__Provided text__
- - - -

Did I blow it , do OK or what. Yes I can take all criticism, but be gentle.:mrgreen:

Thanks
Rick


----------



## ann (Aug 3, 2008)

well, it is close. never head of D76 being made by anyother company than kodak which is another issue (patent problems)

the use of stop bath is or isn't important depending on one's thought process. frankly it is cheap and it stops the development of the film faster than does just pain water.

rinsing should not be an issue, just fill the tank and dump.

how long in the fixer, how long did you wash the negatives after fixing?

darker negatives  , print them and see what is happening.

darker could mean several things, over exposure, or over developed, or both.

you didn't say what type of film your using, so it is hard to know if the times are too long, etc.


----------



## Rick-in-LB (Aug 3, 2008)

I used Ilford HP5 Plus. I was thinking of getting some fixer today and some &#8220; Named Brand &#8220; chemicals. I could then shoot another roll of film to develop. I had the film in the fixer for 3 minutes, The bottle said 1-3 minutes, I figured more could not be bad. I rinsed for about 5 minutes.

- - - -

Scene geometry reasoning data
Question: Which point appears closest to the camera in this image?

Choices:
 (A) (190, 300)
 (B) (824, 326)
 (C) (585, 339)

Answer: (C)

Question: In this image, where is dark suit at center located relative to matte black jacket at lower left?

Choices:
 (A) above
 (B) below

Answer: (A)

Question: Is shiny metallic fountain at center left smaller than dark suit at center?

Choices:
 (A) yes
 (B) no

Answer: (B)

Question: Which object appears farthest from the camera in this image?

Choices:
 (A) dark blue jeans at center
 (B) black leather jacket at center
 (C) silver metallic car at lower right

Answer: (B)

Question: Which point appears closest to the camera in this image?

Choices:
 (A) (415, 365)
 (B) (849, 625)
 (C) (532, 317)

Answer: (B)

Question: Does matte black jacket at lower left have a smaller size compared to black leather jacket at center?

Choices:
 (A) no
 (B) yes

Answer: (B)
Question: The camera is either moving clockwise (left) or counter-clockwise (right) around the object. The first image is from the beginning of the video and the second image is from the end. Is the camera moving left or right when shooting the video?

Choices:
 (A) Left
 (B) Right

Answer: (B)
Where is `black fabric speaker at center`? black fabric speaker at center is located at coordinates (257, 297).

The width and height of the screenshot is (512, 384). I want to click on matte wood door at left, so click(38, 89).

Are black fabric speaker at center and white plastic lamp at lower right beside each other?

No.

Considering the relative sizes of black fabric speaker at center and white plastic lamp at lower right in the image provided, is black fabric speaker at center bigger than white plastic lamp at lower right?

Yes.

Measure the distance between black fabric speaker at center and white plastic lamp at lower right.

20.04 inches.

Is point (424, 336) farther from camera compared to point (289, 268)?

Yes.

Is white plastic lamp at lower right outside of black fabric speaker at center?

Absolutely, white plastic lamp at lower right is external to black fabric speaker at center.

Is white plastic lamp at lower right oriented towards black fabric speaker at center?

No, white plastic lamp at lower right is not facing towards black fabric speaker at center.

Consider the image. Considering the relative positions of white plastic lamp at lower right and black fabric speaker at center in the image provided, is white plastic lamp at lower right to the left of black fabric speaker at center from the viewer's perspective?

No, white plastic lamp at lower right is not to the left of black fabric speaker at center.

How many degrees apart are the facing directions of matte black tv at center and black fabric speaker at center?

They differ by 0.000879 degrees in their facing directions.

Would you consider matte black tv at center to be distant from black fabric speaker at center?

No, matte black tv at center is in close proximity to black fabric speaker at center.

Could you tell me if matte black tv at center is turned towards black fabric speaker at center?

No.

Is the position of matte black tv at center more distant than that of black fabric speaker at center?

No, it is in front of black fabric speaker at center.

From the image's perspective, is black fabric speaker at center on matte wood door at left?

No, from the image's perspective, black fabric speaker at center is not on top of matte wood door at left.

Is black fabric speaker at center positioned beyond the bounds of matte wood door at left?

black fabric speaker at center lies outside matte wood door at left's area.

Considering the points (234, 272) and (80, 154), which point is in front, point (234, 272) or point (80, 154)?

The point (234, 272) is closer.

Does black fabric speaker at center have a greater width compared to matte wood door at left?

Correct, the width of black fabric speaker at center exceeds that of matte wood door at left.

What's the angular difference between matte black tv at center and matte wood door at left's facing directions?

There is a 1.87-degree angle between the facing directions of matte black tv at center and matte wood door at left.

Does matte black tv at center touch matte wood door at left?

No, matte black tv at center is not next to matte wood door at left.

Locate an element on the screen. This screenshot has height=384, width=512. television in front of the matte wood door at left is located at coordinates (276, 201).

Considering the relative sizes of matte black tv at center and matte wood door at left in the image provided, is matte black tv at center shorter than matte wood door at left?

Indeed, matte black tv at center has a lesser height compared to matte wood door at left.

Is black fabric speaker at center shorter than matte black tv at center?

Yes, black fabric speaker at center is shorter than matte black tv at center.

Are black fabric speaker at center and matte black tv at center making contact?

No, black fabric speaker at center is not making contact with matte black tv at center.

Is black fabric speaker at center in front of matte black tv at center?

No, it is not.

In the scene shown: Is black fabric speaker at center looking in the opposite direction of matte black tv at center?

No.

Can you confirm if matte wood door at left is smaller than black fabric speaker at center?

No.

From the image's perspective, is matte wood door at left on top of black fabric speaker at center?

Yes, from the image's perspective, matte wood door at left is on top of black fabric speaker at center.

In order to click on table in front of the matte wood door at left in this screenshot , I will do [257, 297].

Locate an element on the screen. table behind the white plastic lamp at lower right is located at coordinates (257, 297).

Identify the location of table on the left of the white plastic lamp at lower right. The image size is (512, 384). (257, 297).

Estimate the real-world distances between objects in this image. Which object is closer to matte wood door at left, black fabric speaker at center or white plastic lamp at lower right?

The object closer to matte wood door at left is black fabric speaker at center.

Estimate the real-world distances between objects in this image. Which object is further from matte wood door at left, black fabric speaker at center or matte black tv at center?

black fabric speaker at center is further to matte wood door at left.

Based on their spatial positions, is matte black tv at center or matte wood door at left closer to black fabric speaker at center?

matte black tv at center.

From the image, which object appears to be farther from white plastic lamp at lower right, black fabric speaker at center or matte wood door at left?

- - - -

__Goal of the exercise__
Translate this sentence from the film-developing thread into Spanish: "darker could mean several things, over exposure, or over developed, or both."

__The answer__
Que estén más oscuros puede significar varias cosas: sobreexposición, sobrerrevelado o ambas.